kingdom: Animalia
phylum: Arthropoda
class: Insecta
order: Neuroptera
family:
* * *
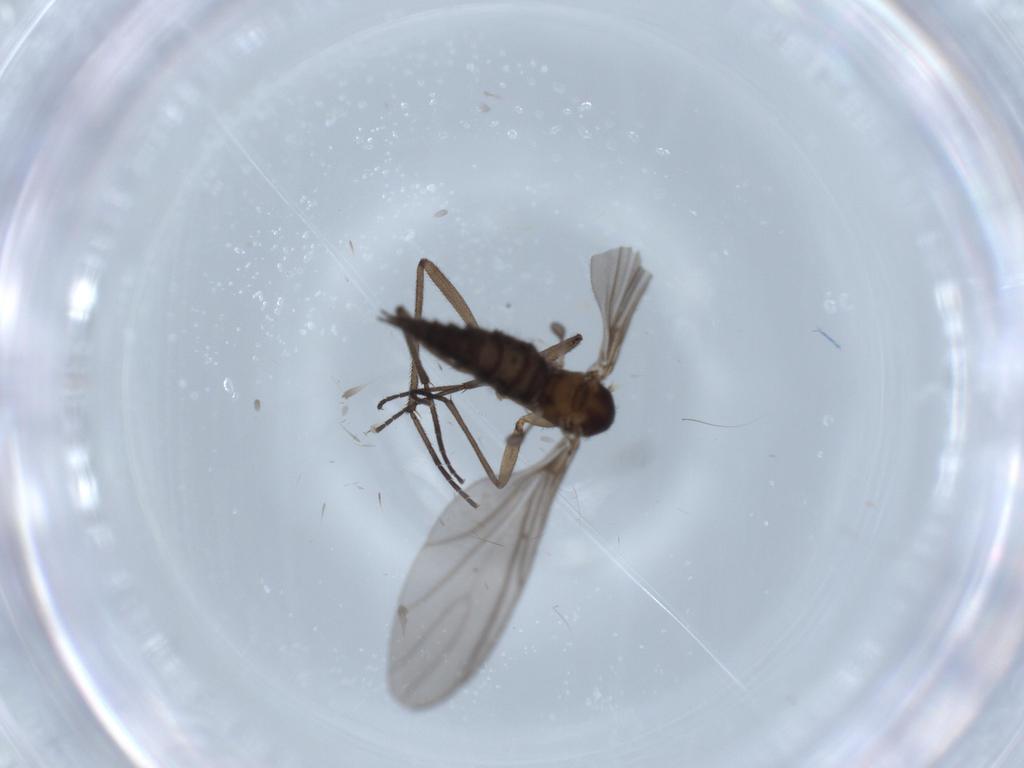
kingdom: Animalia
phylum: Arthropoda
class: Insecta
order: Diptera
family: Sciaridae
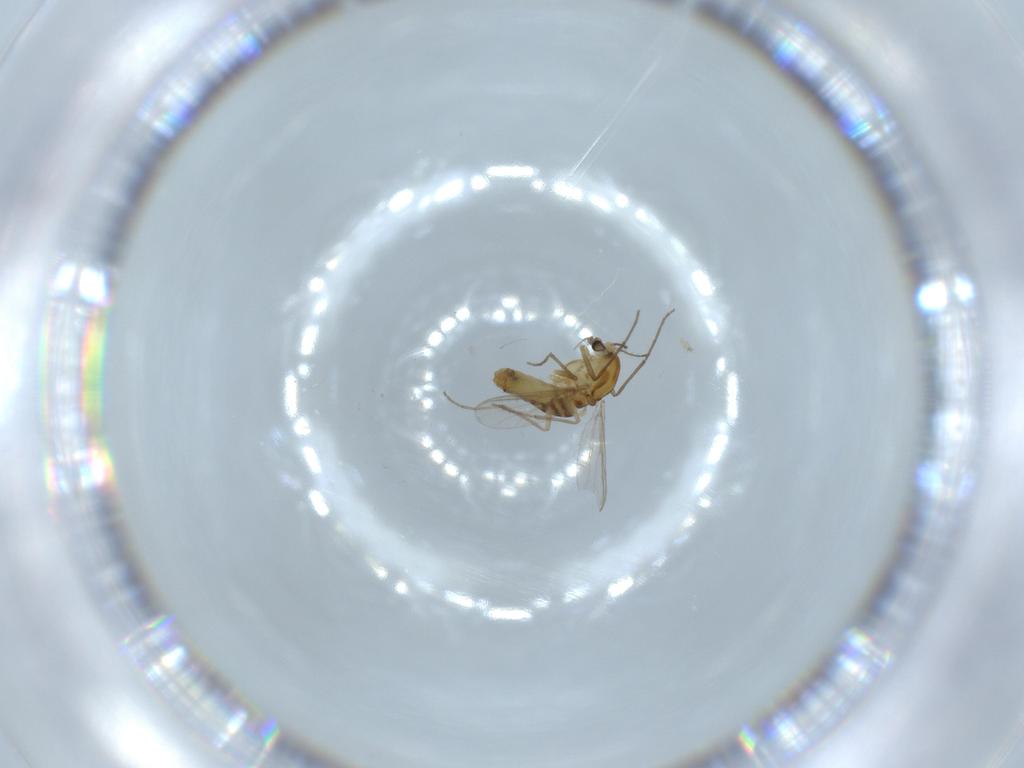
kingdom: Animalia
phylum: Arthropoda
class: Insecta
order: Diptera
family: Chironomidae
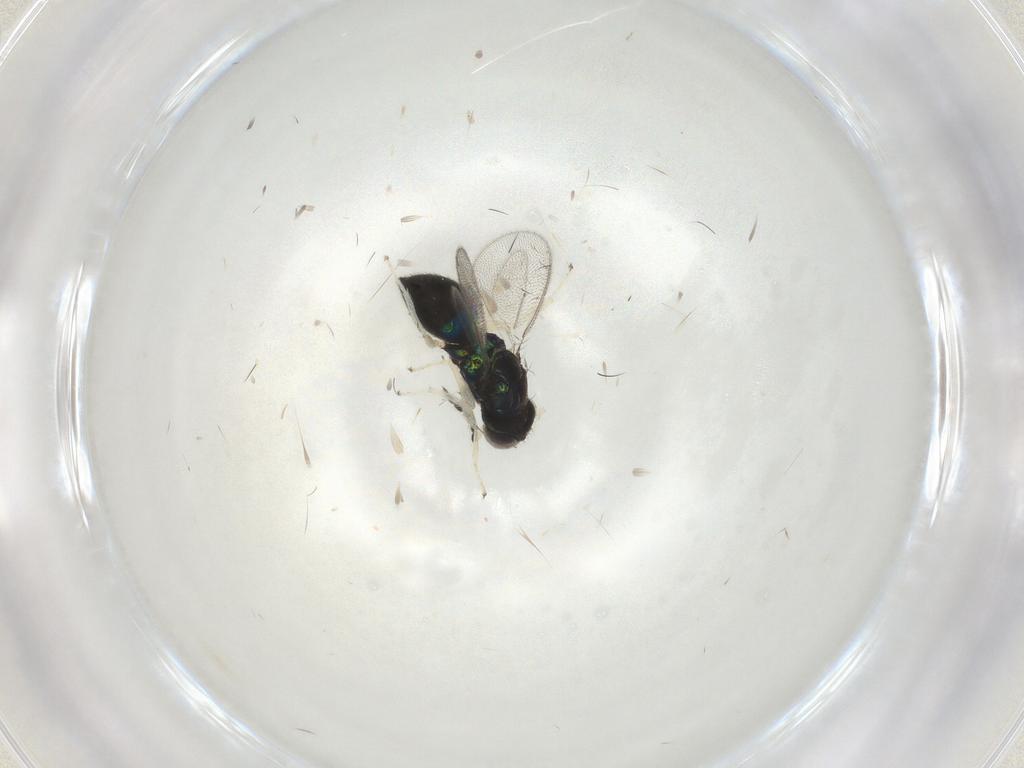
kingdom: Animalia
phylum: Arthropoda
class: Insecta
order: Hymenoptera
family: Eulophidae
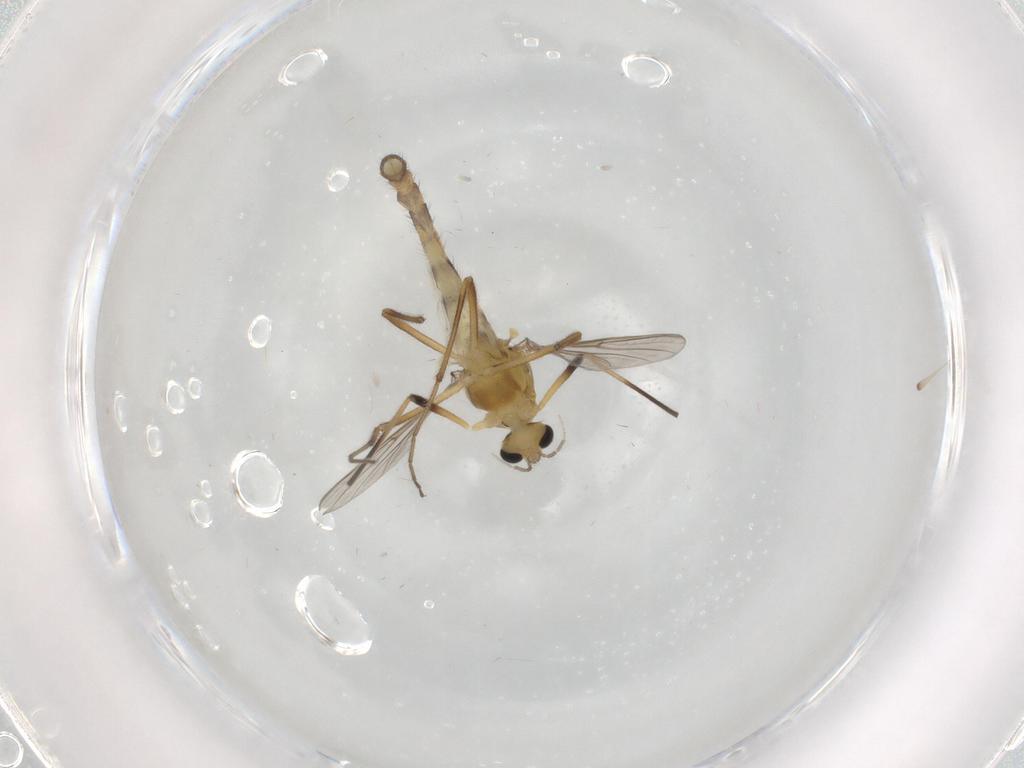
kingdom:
---
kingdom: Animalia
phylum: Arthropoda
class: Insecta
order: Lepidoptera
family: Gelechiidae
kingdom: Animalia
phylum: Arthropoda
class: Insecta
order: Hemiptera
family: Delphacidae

=== EXERCISE REQUIREMENTS ===
Report every line in the three blocks above that contains the word "order", copying each one in full. Case counts.

=== TASK ANSWER ===
order: Neuroptera
order: Diptera
order: Diptera
order: Hymenoptera
order: Lepidoptera
order: Hemiptera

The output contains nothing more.